Safe POMDP Online Planning among Dynamic Agents via Adaptive Conformal Prediction
Shili Sheng, Pian Yu, David Parker, Marta Kwiatkowska, Lu Feng
TL;DR
The paper tackles safe online planning for POMDPs in dynamic, multi-agent environments by leveraging Adaptive Conformal Prediction (ACP) to quantify trajectory prediction uncertainty. It introduces ACP-induced safety shields that convert probabilistic safety requirements into almost-sure constraints and integrates these shields into POMCP via a belief-support transition system to prune unsafe branches. The approach is validated on gridworlds with real pedestrian data, showing improved probabilistic safety guarantees (\phi^{\pi}(b_0) \ge 1-\delta) while maintaining competitive expected returns, with only modest runtime overhead.

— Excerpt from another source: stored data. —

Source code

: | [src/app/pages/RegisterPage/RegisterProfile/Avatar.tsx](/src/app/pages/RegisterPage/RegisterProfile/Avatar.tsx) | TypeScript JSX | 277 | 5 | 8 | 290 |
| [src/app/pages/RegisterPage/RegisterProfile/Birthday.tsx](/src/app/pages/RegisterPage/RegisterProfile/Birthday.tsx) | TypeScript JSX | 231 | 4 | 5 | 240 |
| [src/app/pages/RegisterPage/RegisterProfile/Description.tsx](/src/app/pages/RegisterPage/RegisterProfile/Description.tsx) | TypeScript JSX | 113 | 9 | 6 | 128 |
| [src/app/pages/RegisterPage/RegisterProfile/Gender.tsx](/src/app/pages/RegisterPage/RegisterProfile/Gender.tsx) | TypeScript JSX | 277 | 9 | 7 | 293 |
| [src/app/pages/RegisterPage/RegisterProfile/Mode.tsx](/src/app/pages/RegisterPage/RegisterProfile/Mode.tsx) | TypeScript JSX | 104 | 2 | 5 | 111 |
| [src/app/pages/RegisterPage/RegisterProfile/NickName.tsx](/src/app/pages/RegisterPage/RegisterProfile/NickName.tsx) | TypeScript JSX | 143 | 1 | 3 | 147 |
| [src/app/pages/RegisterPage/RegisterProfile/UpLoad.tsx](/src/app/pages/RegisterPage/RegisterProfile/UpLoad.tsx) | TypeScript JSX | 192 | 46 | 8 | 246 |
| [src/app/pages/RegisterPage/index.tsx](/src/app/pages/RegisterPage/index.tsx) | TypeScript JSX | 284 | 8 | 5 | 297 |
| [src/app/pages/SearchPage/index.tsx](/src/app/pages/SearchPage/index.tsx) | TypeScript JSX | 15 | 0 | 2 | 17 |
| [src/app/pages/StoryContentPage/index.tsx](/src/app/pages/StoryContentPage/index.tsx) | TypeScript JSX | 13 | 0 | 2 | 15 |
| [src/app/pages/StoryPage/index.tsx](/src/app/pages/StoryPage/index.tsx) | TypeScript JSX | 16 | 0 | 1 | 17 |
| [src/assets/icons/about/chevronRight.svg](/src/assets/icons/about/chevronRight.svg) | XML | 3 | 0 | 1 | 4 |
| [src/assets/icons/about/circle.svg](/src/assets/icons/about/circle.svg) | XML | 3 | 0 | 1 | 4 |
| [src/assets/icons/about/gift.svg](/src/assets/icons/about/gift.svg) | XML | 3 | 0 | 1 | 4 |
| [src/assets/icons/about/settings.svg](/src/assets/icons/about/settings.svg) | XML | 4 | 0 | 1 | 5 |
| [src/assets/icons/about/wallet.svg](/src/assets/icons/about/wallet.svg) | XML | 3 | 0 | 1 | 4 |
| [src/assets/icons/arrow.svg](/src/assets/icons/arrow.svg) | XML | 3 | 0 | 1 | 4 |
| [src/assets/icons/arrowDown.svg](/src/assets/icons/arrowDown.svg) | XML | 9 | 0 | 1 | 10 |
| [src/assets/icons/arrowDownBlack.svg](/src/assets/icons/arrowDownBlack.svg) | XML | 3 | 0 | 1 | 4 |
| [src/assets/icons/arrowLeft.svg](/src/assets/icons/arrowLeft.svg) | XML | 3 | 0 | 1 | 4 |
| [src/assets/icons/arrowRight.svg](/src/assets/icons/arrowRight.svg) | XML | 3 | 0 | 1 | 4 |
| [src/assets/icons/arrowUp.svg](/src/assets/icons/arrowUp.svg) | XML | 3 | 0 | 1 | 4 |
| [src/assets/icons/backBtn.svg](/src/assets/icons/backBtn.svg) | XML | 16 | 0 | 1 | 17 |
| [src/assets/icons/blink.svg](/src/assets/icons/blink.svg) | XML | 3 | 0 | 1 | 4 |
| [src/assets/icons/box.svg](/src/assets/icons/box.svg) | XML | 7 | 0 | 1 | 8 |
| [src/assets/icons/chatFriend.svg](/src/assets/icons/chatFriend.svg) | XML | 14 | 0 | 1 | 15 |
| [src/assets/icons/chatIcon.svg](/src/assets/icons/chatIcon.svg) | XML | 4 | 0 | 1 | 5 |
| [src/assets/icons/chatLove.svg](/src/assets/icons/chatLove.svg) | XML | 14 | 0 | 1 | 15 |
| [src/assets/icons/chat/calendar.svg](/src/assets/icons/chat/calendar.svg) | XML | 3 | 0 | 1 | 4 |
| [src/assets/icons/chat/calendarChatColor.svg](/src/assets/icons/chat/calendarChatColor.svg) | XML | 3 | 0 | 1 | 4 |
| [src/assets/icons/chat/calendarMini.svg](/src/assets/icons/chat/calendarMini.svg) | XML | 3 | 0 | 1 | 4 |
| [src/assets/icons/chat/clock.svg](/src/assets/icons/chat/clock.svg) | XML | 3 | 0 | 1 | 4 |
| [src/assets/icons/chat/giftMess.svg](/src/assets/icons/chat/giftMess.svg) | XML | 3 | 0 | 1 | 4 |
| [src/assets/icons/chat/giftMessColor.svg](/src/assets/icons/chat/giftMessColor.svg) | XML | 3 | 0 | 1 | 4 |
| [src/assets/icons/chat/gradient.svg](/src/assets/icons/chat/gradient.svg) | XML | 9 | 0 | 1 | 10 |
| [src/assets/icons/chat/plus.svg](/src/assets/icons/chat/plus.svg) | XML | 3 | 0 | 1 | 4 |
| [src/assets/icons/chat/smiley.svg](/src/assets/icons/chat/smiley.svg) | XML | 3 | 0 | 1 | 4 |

This work enables high-reliability autonomous decision-making in crowded, uncertain settings and lays groundwork for extending safe planning to broader POMDP domains and continuous-state problems.
Abstract
Online planning for partially observable Markov decision processes (POMDPs) provides efficient techniques for robot decision-making under uncertainty. However, existing methods fall short of preventing safety violations in dynamic environments. This work presents a novel safe POMDP online planning approach that maximizes expected returns while providing probabilistic safety guarantees amidst environments populated by multiple dynamic agents. Our approach utilizes data-driven trajectory prediction models of dynamic agents and applies Adaptive Conformal Prediction (ACP) to quantify the uncertainties in these predictions. Leveraging the obtained ACP-based trajectory predictions, our approach constructs safety shields on-the-fly to prevent unsafe actions within POMDP online planning. Through experimental evaluation in various dynamic environments using real-world pedestrian trajectory data, the proposed approach has been shown to effectively maintain probabilistic safety guarantees while accommodating up to hundreds of dynamic agents.